■ **EXTRACT TO READ**:
--
As a first experiment in quick writing, the 1951 composition of the On the Road scroll led Kerouac to theorize and systematize his writing practices under the heading of “spontaneous prose.” He sought prose that would remain open to geographic and cultural movements and would be able to convey them by participating in them: he worked in an English in which he found a foreignness, aiming to enhance this attribute through writing the two short novels in French. Though much maligned in his time and since, Kerouac’s spontaneous prose is no less than a method of activating the foreign elements hidden within standard literary English, and hence of mobilizing its capacity to approach and convey the unfamiliar. Shortly after the publication of On the Road, numerous characterizations of his writing condemned it as awkward and downright illiterate. Norman Podhoretz’s judgment that the prose of The Subterraneans (1958) read like “an inept parody of Faulkner at his worst”37 was followed shortly by Truman Capote’s tinny yet resonant quip, “That’s not writing, it’s typing.”38 Not one critic at the time noticed that Kerouac’s style sometimes yielded an unfamiliar diction that reflected confrontation with foreignness, in the following examples through borrowings from French. When Sal Paradise says to Mary Lou, “Wait until we be lovers in San Francisco,”39 the use of the subjunctive reflects French grammar: “Attends jusqu’à ce que nous soyons amants à San Francisco.” And when Sal reports an Okie woman’s declaration of fondness for Dean, “She said Dean reminded her of the husband gone,”40 the sentence imports the phrase “le mari parti.”
--
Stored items
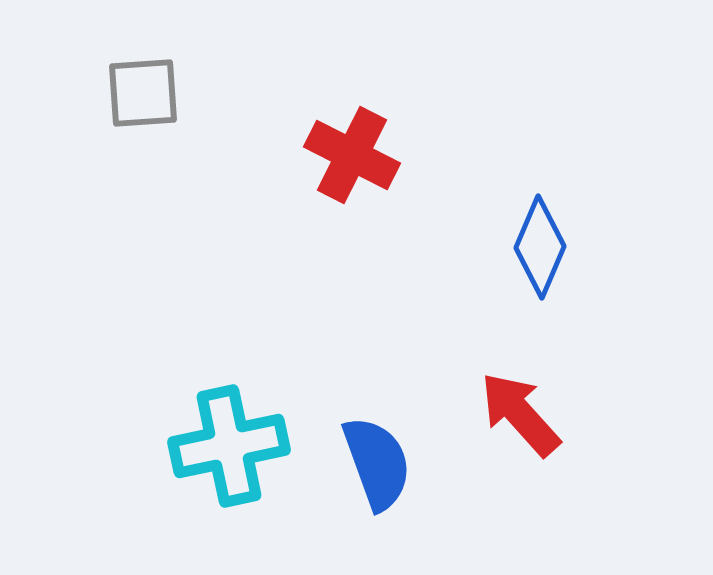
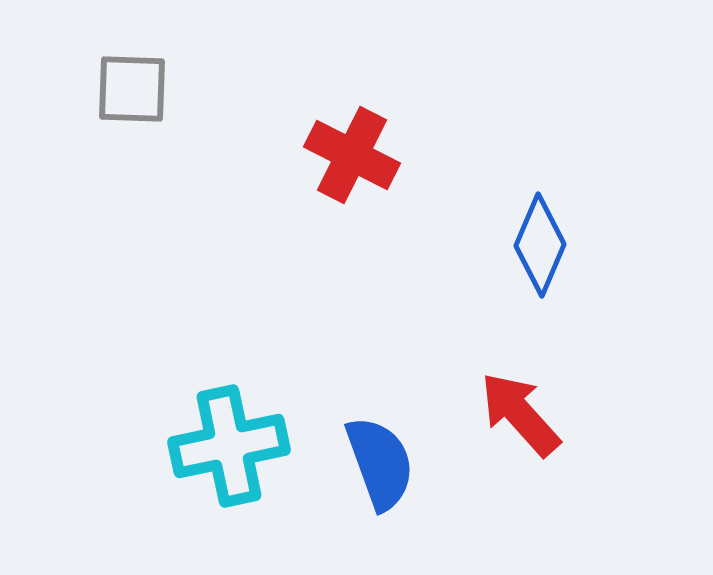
gray square: moved 11 px left, 4 px up; rotated 6 degrees clockwise
blue diamond: moved 2 px up
blue semicircle: moved 3 px right
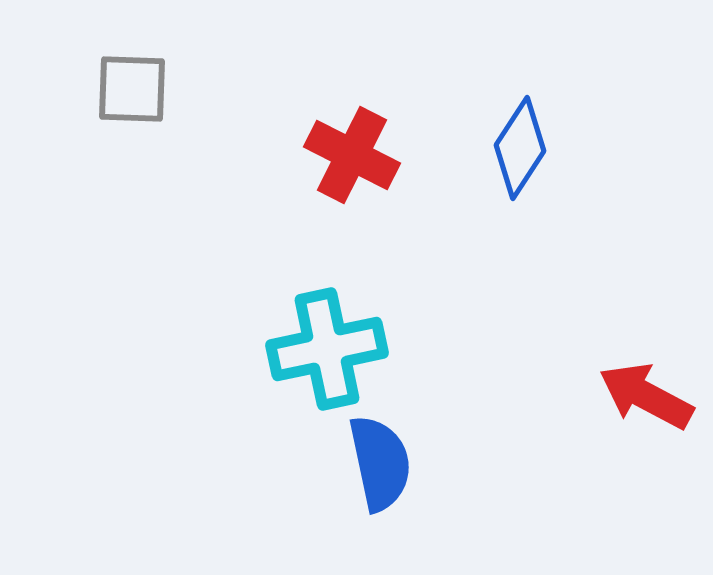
blue diamond: moved 20 px left, 97 px up; rotated 10 degrees clockwise
red arrow: moved 126 px right, 18 px up; rotated 20 degrees counterclockwise
cyan cross: moved 98 px right, 97 px up
blue semicircle: rotated 8 degrees clockwise
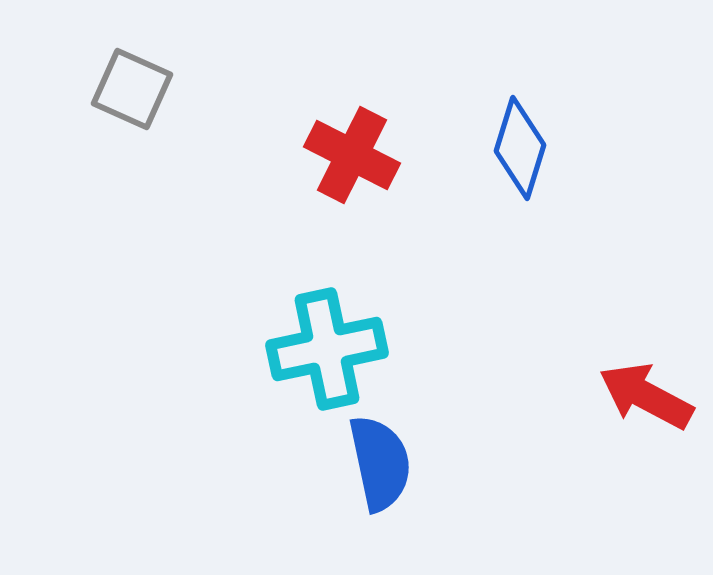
gray square: rotated 22 degrees clockwise
blue diamond: rotated 16 degrees counterclockwise
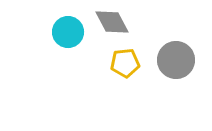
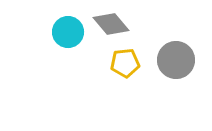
gray diamond: moved 1 px left, 2 px down; rotated 12 degrees counterclockwise
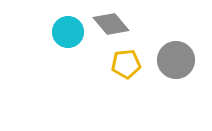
yellow pentagon: moved 1 px right, 1 px down
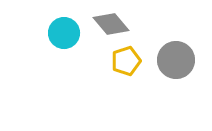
cyan circle: moved 4 px left, 1 px down
yellow pentagon: moved 3 px up; rotated 12 degrees counterclockwise
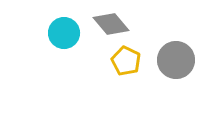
yellow pentagon: rotated 28 degrees counterclockwise
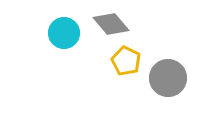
gray circle: moved 8 px left, 18 px down
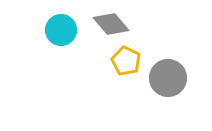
cyan circle: moved 3 px left, 3 px up
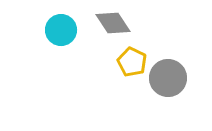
gray diamond: moved 2 px right, 1 px up; rotated 6 degrees clockwise
yellow pentagon: moved 6 px right, 1 px down
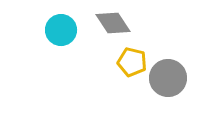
yellow pentagon: rotated 12 degrees counterclockwise
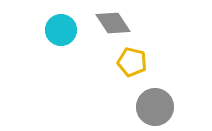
gray circle: moved 13 px left, 29 px down
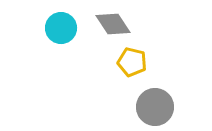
gray diamond: moved 1 px down
cyan circle: moved 2 px up
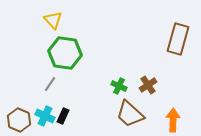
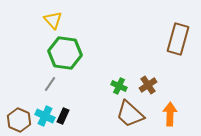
orange arrow: moved 3 px left, 6 px up
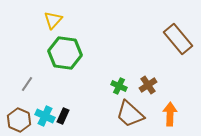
yellow triangle: rotated 24 degrees clockwise
brown rectangle: rotated 56 degrees counterclockwise
gray line: moved 23 px left
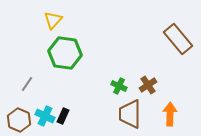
brown trapezoid: rotated 48 degrees clockwise
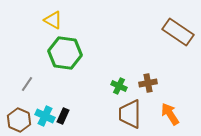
yellow triangle: rotated 42 degrees counterclockwise
brown rectangle: moved 7 px up; rotated 16 degrees counterclockwise
brown cross: moved 2 px up; rotated 24 degrees clockwise
orange arrow: rotated 35 degrees counterclockwise
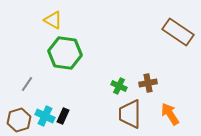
brown hexagon: rotated 20 degrees clockwise
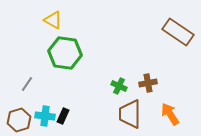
cyan cross: rotated 18 degrees counterclockwise
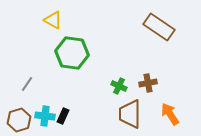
brown rectangle: moved 19 px left, 5 px up
green hexagon: moved 7 px right
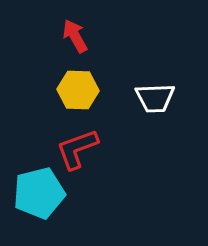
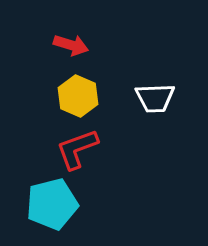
red arrow: moved 4 px left, 9 px down; rotated 136 degrees clockwise
yellow hexagon: moved 6 px down; rotated 21 degrees clockwise
cyan pentagon: moved 13 px right, 11 px down
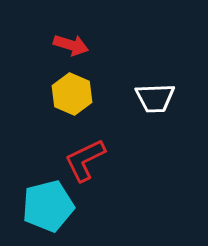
yellow hexagon: moved 6 px left, 2 px up
red L-shape: moved 8 px right, 11 px down; rotated 6 degrees counterclockwise
cyan pentagon: moved 4 px left, 2 px down
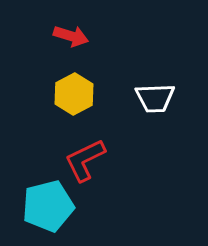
red arrow: moved 9 px up
yellow hexagon: moved 2 px right; rotated 9 degrees clockwise
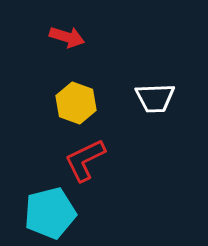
red arrow: moved 4 px left, 1 px down
yellow hexagon: moved 2 px right, 9 px down; rotated 12 degrees counterclockwise
cyan pentagon: moved 2 px right, 7 px down
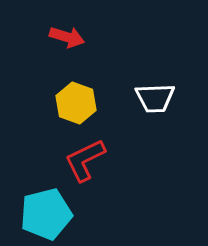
cyan pentagon: moved 4 px left, 1 px down
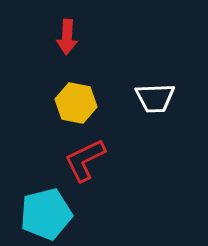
red arrow: rotated 76 degrees clockwise
yellow hexagon: rotated 9 degrees counterclockwise
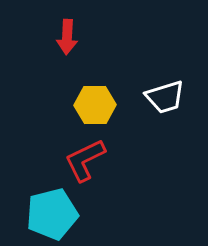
white trapezoid: moved 10 px right, 1 px up; rotated 15 degrees counterclockwise
yellow hexagon: moved 19 px right, 2 px down; rotated 12 degrees counterclockwise
cyan pentagon: moved 6 px right
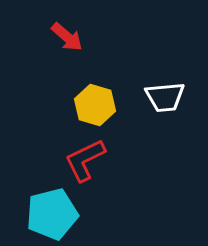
red arrow: rotated 52 degrees counterclockwise
white trapezoid: rotated 12 degrees clockwise
yellow hexagon: rotated 18 degrees clockwise
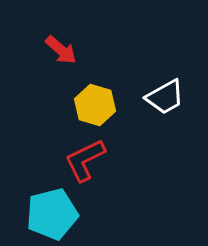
red arrow: moved 6 px left, 13 px down
white trapezoid: rotated 24 degrees counterclockwise
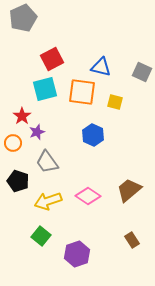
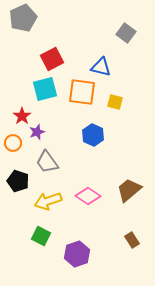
gray square: moved 16 px left, 39 px up; rotated 12 degrees clockwise
green square: rotated 12 degrees counterclockwise
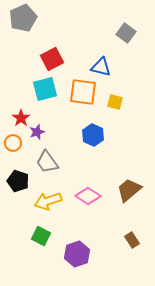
orange square: moved 1 px right
red star: moved 1 px left, 2 px down
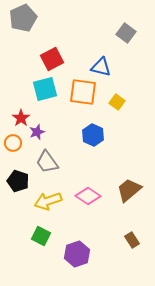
yellow square: moved 2 px right; rotated 21 degrees clockwise
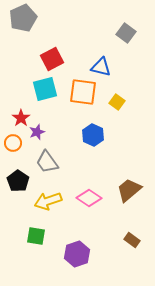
black pentagon: rotated 15 degrees clockwise
pink diamond: moved 1 px right, 2 px down
green square: moved 5 px left; rotated 18 degrees counterclockwise
brown rectangle: rotated 21 degrees counterclockwise
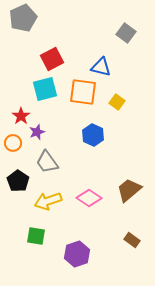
red star: moved 2 px up
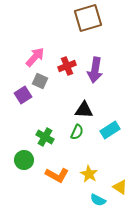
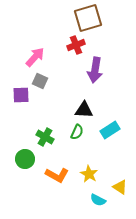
red cross: moved 9 px right, 21 px up
purple square: moved 2 px left; rotated 30 degrees clockwise
green circle: moved 1 px right, 1 px up
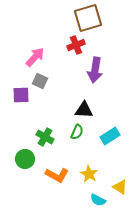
cyan rectangle: moved 6 px down
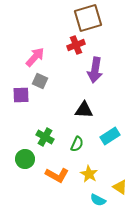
green semicircle: moved 12 px down
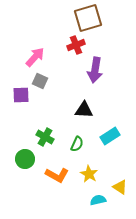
cyan semicircle: rotated 140 degrees clockwise
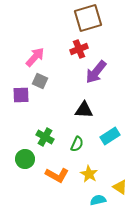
red cross: moved 3 px right, 4 px down
purple arrow: moved 1 px right, 2 px down; rotated 30 degrees clockwise
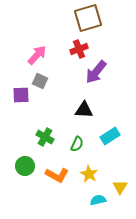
pink arrow: moved 2 px right, 2 px up
green circle: moved 7 px down
yellow triangle: rotated 28 degrees clockwise
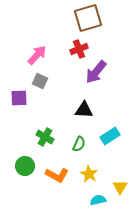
purple square: moved 2 px left, 3 px down
green semicircle: moved 2 px right
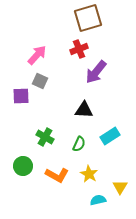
purple square: moved 2 px right, 2 px up
green circle: moved 2 px left
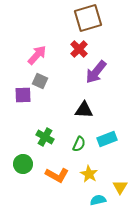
red cross: rotated 24 degrees counterclockwise
purple square: moved 2 px right, 1 px up
cyan rectangle: moved 3 px left, 3 px down; rotated 12 degrees clockwise
green circle: moved 2 px up
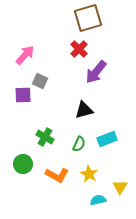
pink arrow: moved 12 px left
black triangle: rotated 18 degrees counterclockwise
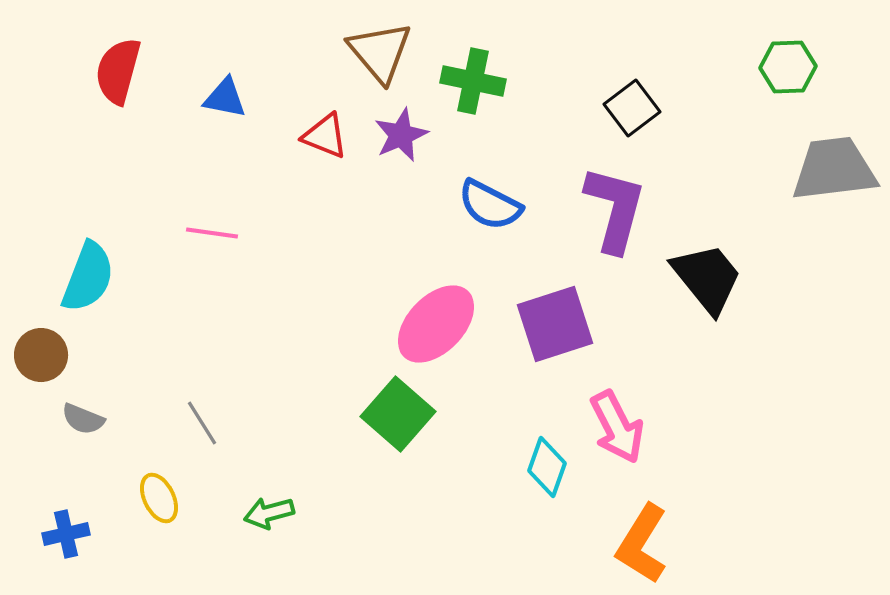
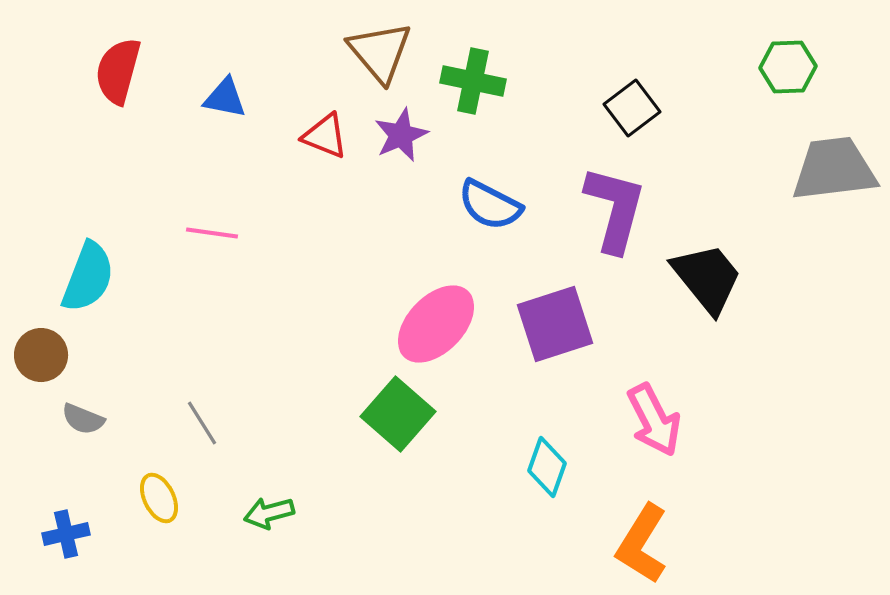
pink arrow: moved 37 px right, 7 px up
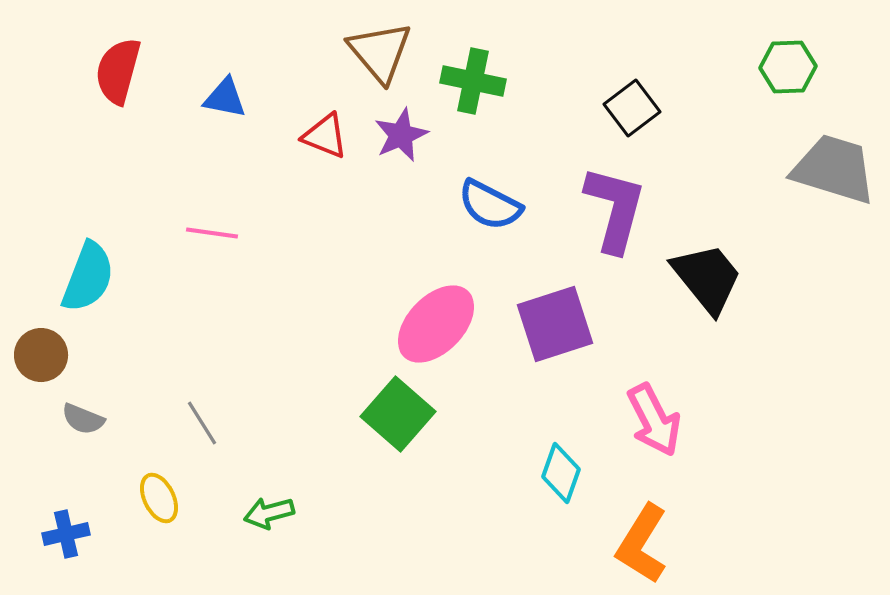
gray trapezoid: rotated 24 degrees clockwise
cyan diamond: moved 14 px right, 6 px down
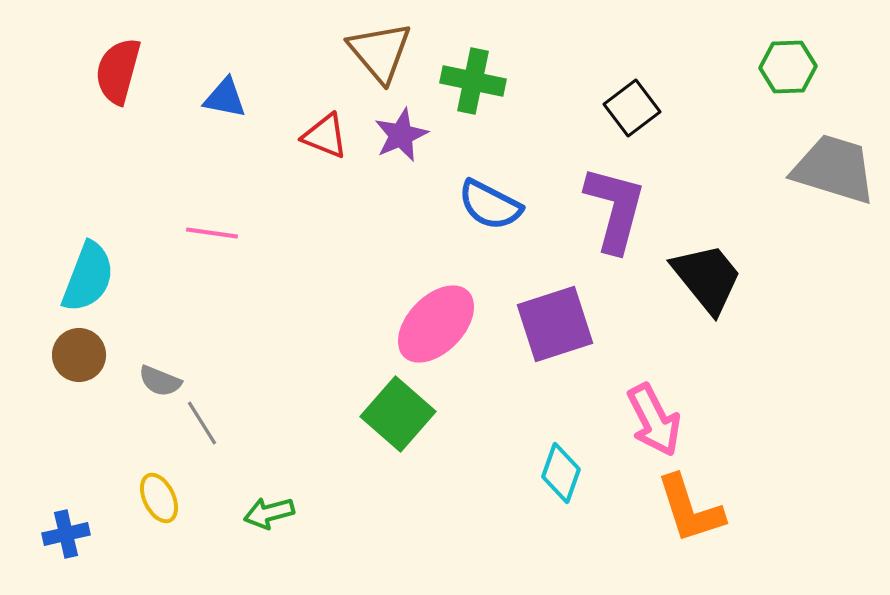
brown circle: moved 38 px right
gray semicircle: moved 77 px right, 38 px up
orange L-shape: moved 48 px right, 35 px up; rotated 50 degrees counterclockwise
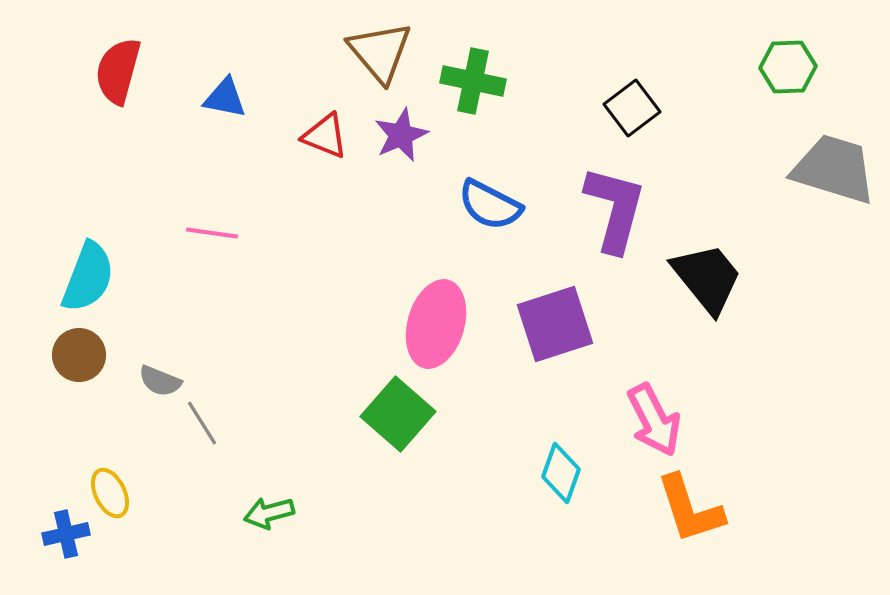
pink ellipse: rotated 28 degrees counterclockwise
yellow ellipse: moved 49 px left, 5 px up
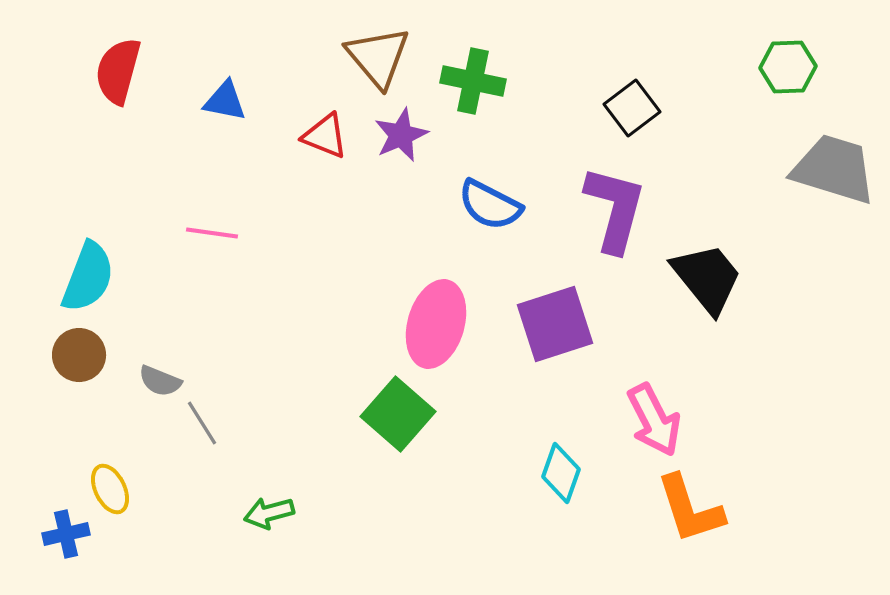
brown triangle: moved 2 px left, 5 px down
blue triangle: moved 3 px down
yellow ellipse: moved 4 px up
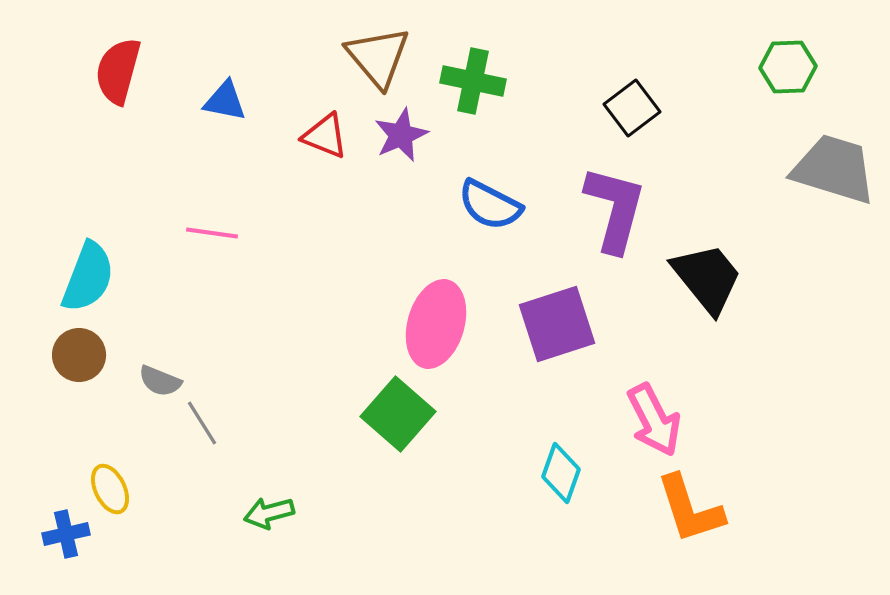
purple square: moved 2 px right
--
For each statement, decide whether the passage on Kerouac supports it and answer yes or no, quoting the words of the passage that settle it. 1. The On the Road scroll was composed in 1951. 2. Critics at the time noticed that Kerouac's style drew on French. 3. Podhoretz's judgment was about the prose of The Subterraneans. The rows stand apart from the passage on Kerouac and are separate material.

1. Yes: "the 1951 composition of the On the Road scroll"
2. No: "Not one critic at the time noticed that Kerouac’s style sometimes yielded an unfamiliar diction that reflected confrontation with foreignness"
3. Yes: "Norman Podhoretz’s judgment that the prose of The Subterraneans (1958)"